We advised her strongly that it was her Christian duty to get out and thankfully she did.

Well done – sounds like you did the right thing at your church. But it's much easier to explain your good deed by reference to your (and your colleagues') sense of morality than by reference to scripture. Your actions were wholly in synchrony with what the vast majority of reasonable, sympathetic people in the UK would recommend, irrespective of their faith (or lack of it). But if you mean to support your good actions through reference to your faith, how can you differentiate it from the deeds of those who use the bible to support actions that contradict commonly-held morality? Like the examples you were given? (And like – shibboleth time – homophobia?)

To everyone else, regarding the response to gr8hands:

I'm afraid that this is the kind of atheist urban myth which gives you guys such a bad name.

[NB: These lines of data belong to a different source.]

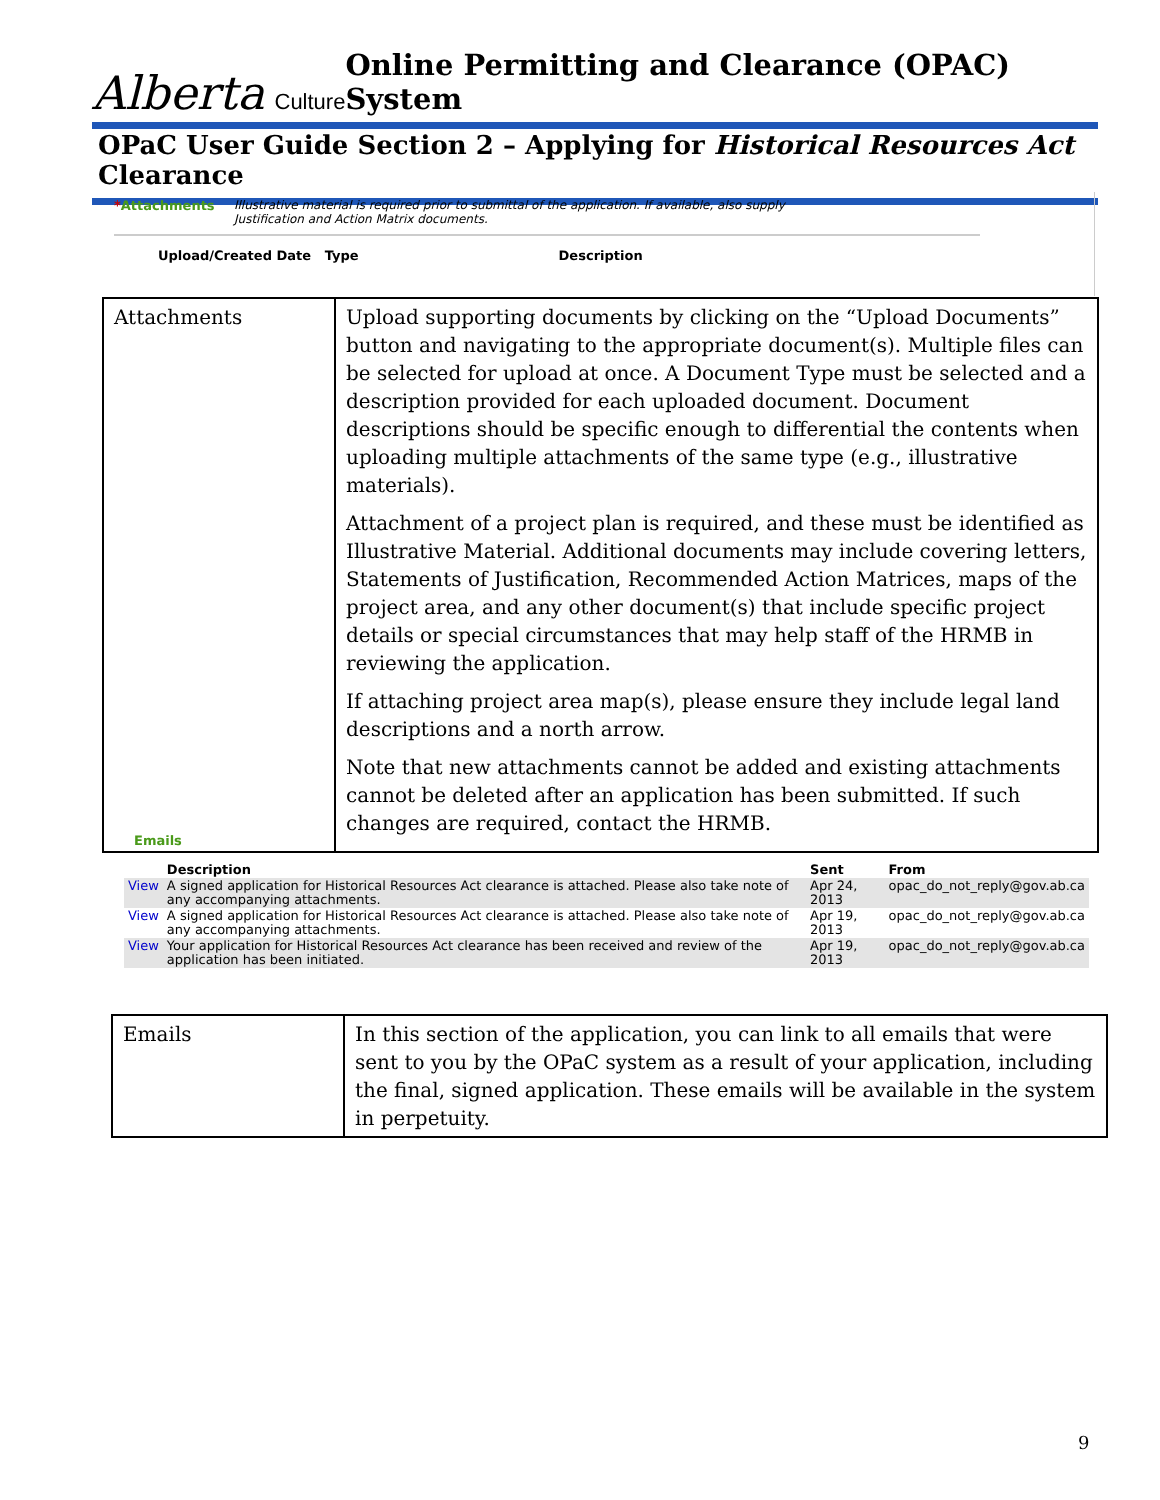Alberta Culture
Online Permitting and Clearance (OPAC) System
OPaC User Guide Section 2 – Applying for Historical Resources Act Clearance
*Attachments Illustrative material is required prior to submittal of the application. If available, also supply
Justification and Action Matrix documents.
Upload/Created Date Type Description
| Attachments | Upload supporting documents by clicking on the “Upload Documents” button and navigating to the appropriate document(s). Multiple files can be selected for upload at once. A Document Type must be selected and a description provided for each uploaded document. Document descriptions should be specific enough to differential the contents when uploading multiple attachments of the same type (e.g., illustrative materials). Attachment of a project plan is required, and these must be identified as Illustrative Material. Additional documents may include covering letters, Statements of Justification, Recommended Action Matrices, maps of the project area, and any other document(s) that include specific project details or special circumstances that may help staff of the HRMB in reviewing the application. If attaching project area map(s), please ensure they include legal land descriptions and a north arrow. Note that new attachments cannot be added and existing attachments cannot be deleted after an application has been submitted. If such changes are required, contact the HRMB. |
Emails
| | Description | Sent | From |
| --- | --- | --- | --- |
| View | A signed application for Historical Resources Act clearance is attached. Please also take note of any accompanying attachments. | Apr 24, 2013 | opac_do_not_reply@gov.ab.ca |
| View | A signed application for Historical Resources Act clearance is attached. Please also take note of any accompanying attachments. | Apr 19, 2013 | opac_do_not_reply@gov.ab.ca |
| View | Your application for Historical Resources Act clearance has been received and review of the application has been initiated. | Apr 19, 2013 | opac_do_not_reply@gov.ab.ca |
| Emails | In this section of the application, you can link to all emails that were sent to you by the OPaC system as a result of your application, including the final, signed application. These emails will be available in the system in perpetuity. |
9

Could you list please the 'many religions' which encourage men to beat their wifes? Without empirical evidence please be silent.


I made this mistake when talking to David, too, and was equally sharply pulled up for it. I found that referring to the bible's authorisation of lethal force against disrespectful children was safer ground.

Back to you, David.

On your response to Corylus:

Of course Ellie, Corylus can not trust you to read it for himself (maybe its because he is an inherent sexist?).

I'm half-remembering earlier posts, but I think you may have made an assumption here that Corylus can refute with embarrassing ease…

On your response to Henri Bergson:

Henri – be careful. I predict that your reasonable point will soon be swamped by a wave of vitriol.

I wouldn't worry. Henri is never happier than when he is surfing waves of vitriol. He's very good at it.

On your response to BAEOZ:

"Belief in something that we have no knowledge of and which we can't be said to have experienced is a dishonest belief."